An epic sandstorm clogging the air in the Middle East for several days has claimed several lives and forced schools and businesses in the region to close.
In Lebanon alone, at least four people have died and up to 2,000 have been hospitalized for breathing problems, Al Jazeera reported, citing Lebanese health authorities. The country’s northern and eastern regions were the hardest hit. The Independent said Lebanese air traffic authorities described the Middle East sandstorm as “unprecedented.”

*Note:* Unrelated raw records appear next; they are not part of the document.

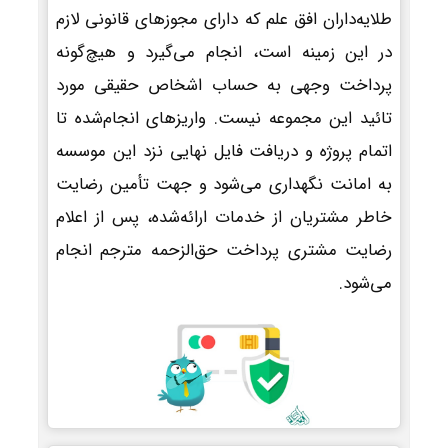
طلایه‌داران افق علم که دارای مجوزهای قانونی لازم
در این زمینه است، انجام می‌گیرد و هیچ‌گونه
پرداخت وجهی به حساب اشخاص حقیقی مورد
تائید این مجموعه نیست. واریزهای انجام‌شده تا
اتمام پروژه و دریافت فایل نهایی نزد این موسسه
به امانت نگهداری می‌شود و جهت تأمین رضایت
خاطر مشتریان از خدمات ارائه‌شده، پس از اعلام
رضایت مشتری پرداخت حق‌الزحمه مترجم انجام
می‌شود.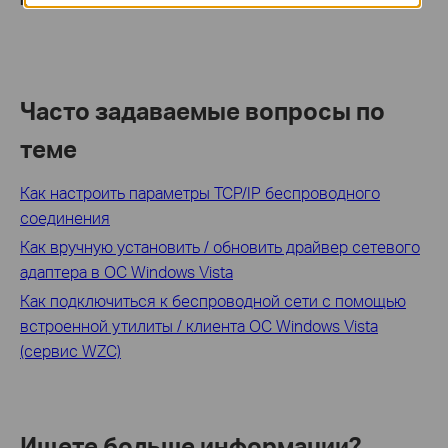
Часто задаваемые вопросы по
теме
Как настроить параметры TCP/IP беспроводного
соединения
Как вручную установить / обновить драйвер сетевого
адаптера в ОС Windows Vista
Как подключиться к беспроводной сети с помощью
встроенной утилиты / клиента ОС Windows Vista
(сервис WZC)
Ищете больше информации?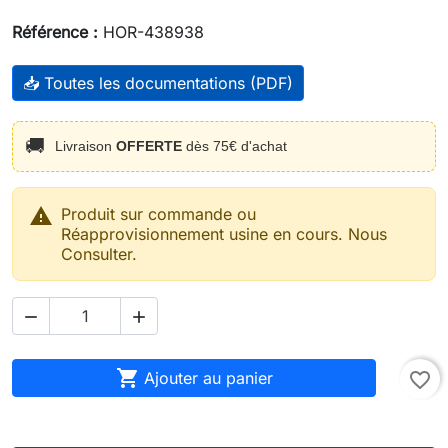
Référence :
HOR-438938
📥 Toutes les documentations (PDF)
🚚
Livraison
OFFERTE
dès 75€ d'achat

Produit sur commande ou
Réapprovisionnement usine en cours. Nous
Consulter.



Ajouter au panier
favorite_border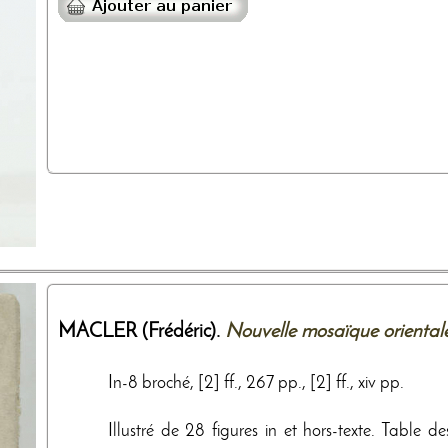
MACLER (Frédéric).
Nouvelle mosaïque oriental
In-8 broché, [2] ff., 267 pp., [2] ff., xiv pp.
Illustré de 28 figures in et hors-texte. Table d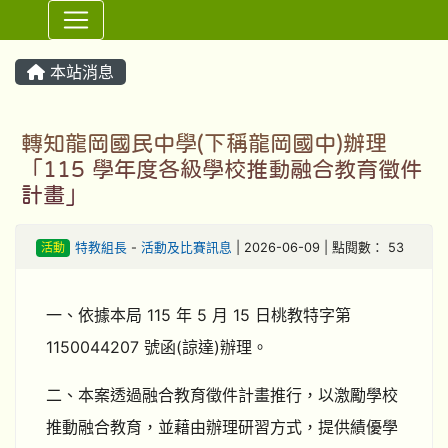
⏸
本站消息
轉知龍岡國民中學(下稱龍岡國中)辦理
「115 學年度各級學校推動融合教育徵件
計畫」
活動
特教組長
-
活動及比賽訊息
| 2026-06-09 | 點閱數： 53
一、依據本局 115 年 5 月 15 日桃教特字第
1150044207 號函(諒達)辦理。
二、本案透過融合教育徵件計畫推行，以激勵學校
推動融合教育，並藉由辦理研習方式，提供績優學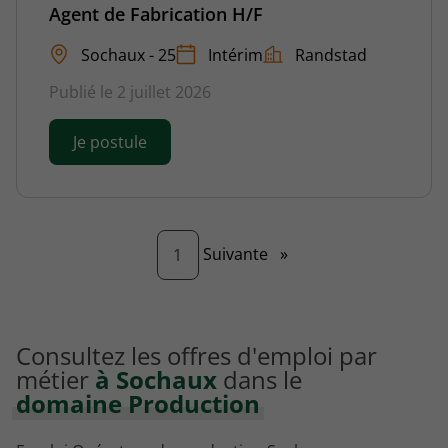
Agent de Fabrication H/F
Sochaux - 25
Intérim
Randstad
Publié le 2 juillet 2026
Je postule
Page
Suivante
»
1
Consultez les offres d'emploi par
métier
à Sochaux
dans le
domaine Production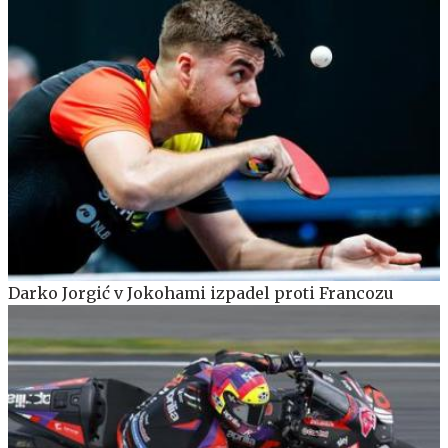
Darko Jorgić v Jokohami izpadel proti Francozu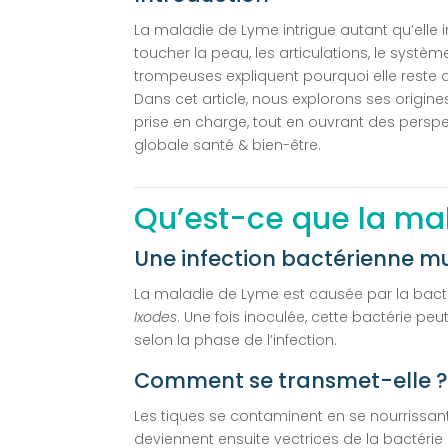
La maladie de Lyme intrigue autant qu’elle i
toucher la peau, les articulations, le systèm
trompeuses expliquent pourquoi elle reste di
Dans cet article, nous explorons ses origin
prise en charge, tout en ouvrant des per
globale santé & bien-être.
Qu’est-ce que la ma
Une infection bactérienne m
La maladie de Lyme est causée par la bact
Ixodes
. Une fois inoculée, cette bactérie p
selon la phase de l’infection.
Comment se transmet-elle 
Les tiques se contaminent en se nourrissant 
deviennent ensuite vectrices de la bactérie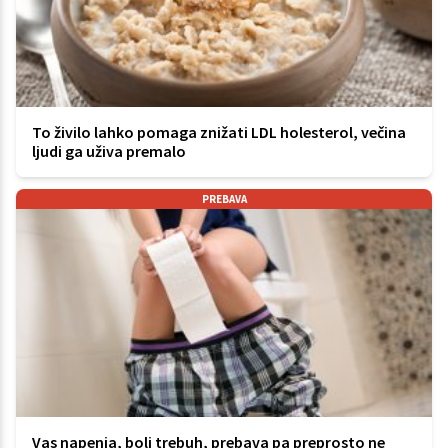
To živilo lahko pomaga znižati LDL holesterol, večina
ljudi ga uživa premalo
PREBAVA
Vas napenja, boli trebuh, prebava pa preprosto ne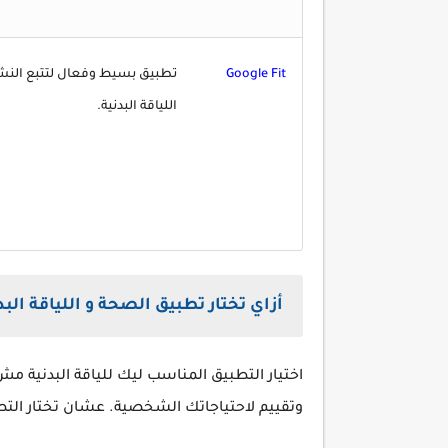
Google Fit
تطبيق بسيط وفعال لتتبع النش
اللياقة البدنية.
أزاي تختار تطبيق الصحة و اللياقة ال
اختيار التطبيق المناسب ليك للياقة البدنية م
وتقييم لاحتياجاتك الشخصية. عشان تختار التط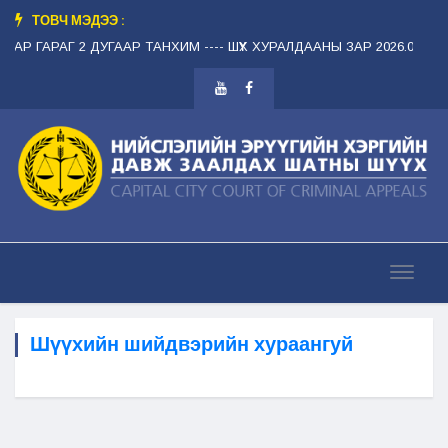
ТОВЧ МЭДЭЭ :
АР ГАРАГ 2 ДУГААР ТАНХИМ --
-- ШҮҮХ ХУРАЛДААНЫ ЗАР 2026.08.12 ЛХ
Шүүхийн шийдвэрийн хураангуй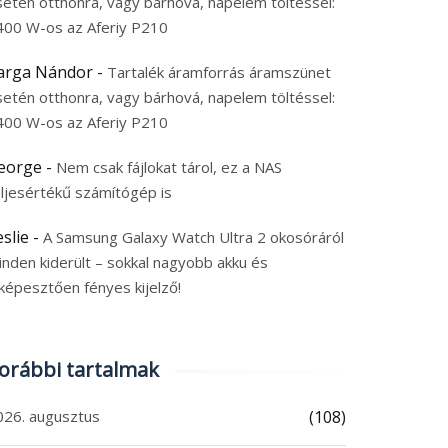
tén otthonra, vagy bárhová, napelem töltéssel:
00 W-os az Aferiy P210
rga Nándor
-
Tartalék áramforrás áramszünet
tén otthonra, vagy bárhová, napelem töltéssel:
00 W-os az Aferiy P210
orge
-
Nem csak fájlokat tárol, ez a NAS
jesértékű számítógép is
lie
-
A Samsung Galaxy Watch Ultra 2 okosóráról
den kiderült – sokkal nagyobb akku és
épesztően fényes kijelző!
rábbi tartalmak
26. augusztus
(108)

Lebanese protests against the country’s garbage-collection problems were also cancelled due to the epic Middle East sandstorm. The government also closed schools and public offices due to the poor weather conditions.
While over 1,000 more people have been hospitalized in war-torn Syria for breathing problems caused by the Middle East sandstorm, hundreds of more lives may well have been saved as poor visibility forced Syrian government forces to cancel airstrikes on rebel (and probably civilian) targets.
Al Jazeera said Syrian rebel forces took advantage of the cover provided by the Middle East sandstorm and captured a major government airbase it had laid siege to for two years.
In Egypt, four ports in the governorate of Suez had to be shut due to poor visibility caused by the massive Middle East sandstorm. The Associated Press, citing Egypt’s state news agency MENA, said visibility in the area was under a mile on Wednesday.
The Times of Israel reported that over 300 Israelis “were treated for respiratory problems and other weather-related ailments Tuesday” after the epic Middle East sandstorm created the “worst air pollution ever in Jerusalem.”
Haaretz mentioned that airplanes were diverted away from areas in Jordan and Cyprus due to horrible visibility that dropped to just 500 meters.
NASA posted a number of images of the unprecedented sandstorm in the Middle East captured from one of its satellites. The colossal sandstorm can be clearly seen covering a massive amount of area, including parts of southeastern Turkey, western Syria, much of Lebanon, Palestine, Jordan, and eastern areas of Egypt, including the Sinai Peninsula.
National Geographic, citing U.S. Weather Service meteorologist Ken Waters, published an article on its news site explaining how this massive and unprecedented Middle East sandstorm came about.
“The two ingredients needed are an availability of dust or sand particles at the surface and enough sustained wind to get those particles moving.”
The article also mentioned that these large sandstorms are common in areas where the weather gets hot and dry. These conditions are also found in some areas in the Western U.S., National Geographic noted, adding that Arizona witnessed “huge dust storms” in 2011 that blocked out the sun.
The colossal Middle East sandstorm is expected to continue through the weekend.